Segregated Cycle Route
Clearly our focus is on cycling along the seafront: ensuring there is a joined-up, safe, segregated, two-way route along the entire seafront. This route should be adjacent to the promenade, with sufficient space for people to get out of nearby parked cars without blocking it. It should run continuously alongside the esplanade roads, including between the Pyramids and Blue Reef centre, and in front of South Parade Pier.
The Embankment in London has set a benchmark for a segregated cycleway beside a wide, busy pedestrian pavement. This took a single lane away from a heavily trafficked road.
We also support the ambition to create a ferry-ferry cycle route. The whole cycle route must be safe and enjoyable for the youngest and oldest cyclists, including those with disabilities.
We note the reference to the seafront containing a main east-west cycling route across the south of the city, however this is also currently part of the National Cycle Network route 2 which runs along the entire south coast of the UK. A ferry to ferry segregated link will encourage an uplift in cycle tourism through the city bringing cyclists from further afield and bringing a further economic benefit to the city.

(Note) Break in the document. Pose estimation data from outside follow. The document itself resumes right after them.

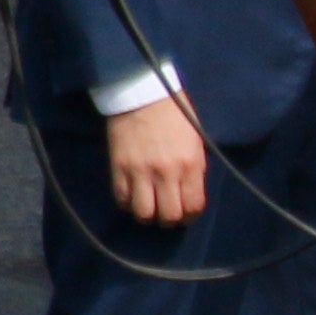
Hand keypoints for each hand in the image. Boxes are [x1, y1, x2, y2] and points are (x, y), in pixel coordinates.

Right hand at [105, 92, 210, 224]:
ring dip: (147, 216)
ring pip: (143, 213)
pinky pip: (122, 199)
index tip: (185, 214)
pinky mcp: (119, 167)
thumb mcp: (196, 142)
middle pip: (169, 216)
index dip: (190, 216)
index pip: (193, 206)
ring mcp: (141, 170)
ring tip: (148, 207)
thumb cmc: (175, 115)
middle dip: (170, 220)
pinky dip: (128, 203)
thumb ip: (194, 170)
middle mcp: (167, 172)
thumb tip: (191, 196)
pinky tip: (133, 196)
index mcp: (190, 164)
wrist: (144, 94)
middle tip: (166, 214)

Cycle Parking and Waymarking
Consideration needs to be given to cycle parking, especially near the main attractions. Thought needs to be given to make parked bikes look well-ordered, to discourage carelessly parked bikes. In addition, there need to be regularly spaced smaller groups of bike stands.

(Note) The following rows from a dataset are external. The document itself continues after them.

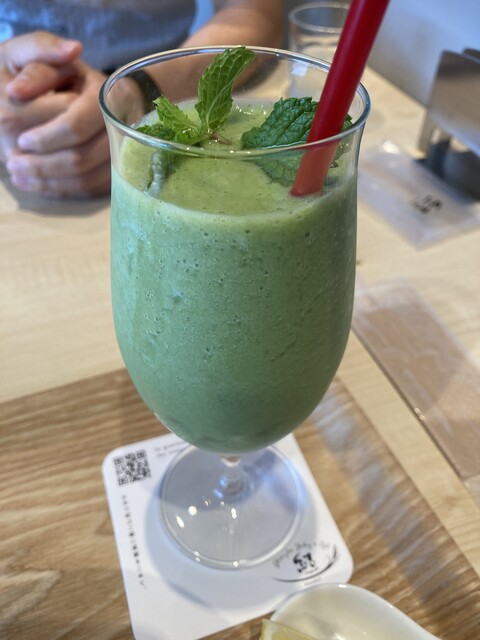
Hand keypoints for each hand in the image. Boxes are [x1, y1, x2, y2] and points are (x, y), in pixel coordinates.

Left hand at [1, 31, 110, 197]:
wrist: (90, 89)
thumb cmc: (53, 70)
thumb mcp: (38, 52)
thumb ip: (36, 54)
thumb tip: (18, 88)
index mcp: (101, 94)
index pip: (75, 125)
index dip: (47, 137)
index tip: (21, 141)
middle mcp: (117, 125)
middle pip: (81, 158)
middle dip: (43, 165)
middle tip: (12, 163)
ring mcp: (120, 152)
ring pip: (85, 179)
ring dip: (48, 181)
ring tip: (18, 174)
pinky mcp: (114, 171)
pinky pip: (89, 189)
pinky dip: (60, 190)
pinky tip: (35, 184)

The existing waymarking is intended for pedestrians. Direction and distance signs for cyclists would be welcome; as with the quiet cycle routes, showing distances in time as seen on the signage for the Quieter Routes elsewhere in the city.
Links to the Seafront
In addition to cycling parallel to the seafront, links from other parts of the city need to be improved to encourage more people to visit by bike, we recognise this is outside the remit of the Masterplan team, but the main entry points need to make cycling welcome on the seafront.
Coastal Defence Plans
Despite the final road layout design of the Coastal Defence schemes being a reserved matter as part of the planning permission, we remain concerned to ensure that the final designs match the vision of the Seafront Masterplan.
The Coastal Defence plans previously showed a route that was a mish-mash of different designs, layouts and in some places will not connect with what will be left in situ for the longer term. To ensure any cycle route is successful, it needs to be continuous and consistent in design.
There remains a pinch point in the road network in front of South Parade Pier, but we consider there is space to continue the cycle route along the south side. It may require redesign of the coastal defence plans to enable enough space for a two way cycle track.
As the main western entrance to the seafront, this needs to be made far more appealing to cyclists and pedestrians. There is sufficient space to remove the street car parking – with a large car park on this corner of the Common – and transfer it to protected cycling.
Pyramids - Speakers Corner - Canoe Lake
We thoroughly endorse the Masterplan vision of removing road space away from vehicles to people. There is plenty of space to provide open, shared public space, as well as a continuous dedicated cycleway.
The existing cycleway ends where the seafront road meets Henderson Road. This means there is a short section where eastbound cyclists need to cross the road to the north side for a short distance, then turn right into Melville Road. Both manoeuvres are made hazardous by a blind corner, making it difficult to see vehicles approaching in both directions, often at speed.
The protected cycleway needs to be extended the short distance along Henderson Road to connect the seafront and Melville Road. The existing traffic filter at the Melville Road / Ferry Road Junction is not currently wide enough to allow non-standard bicycles to get through it. This needs to be improved.
Beyond this, the roads are much quieter and slower, but also narrower. We are concerned that future development at the Fraser Range does not make cycling more hazardous. There certainly needs to be a dedicated cycle route to access the Ferry to Hayling Island.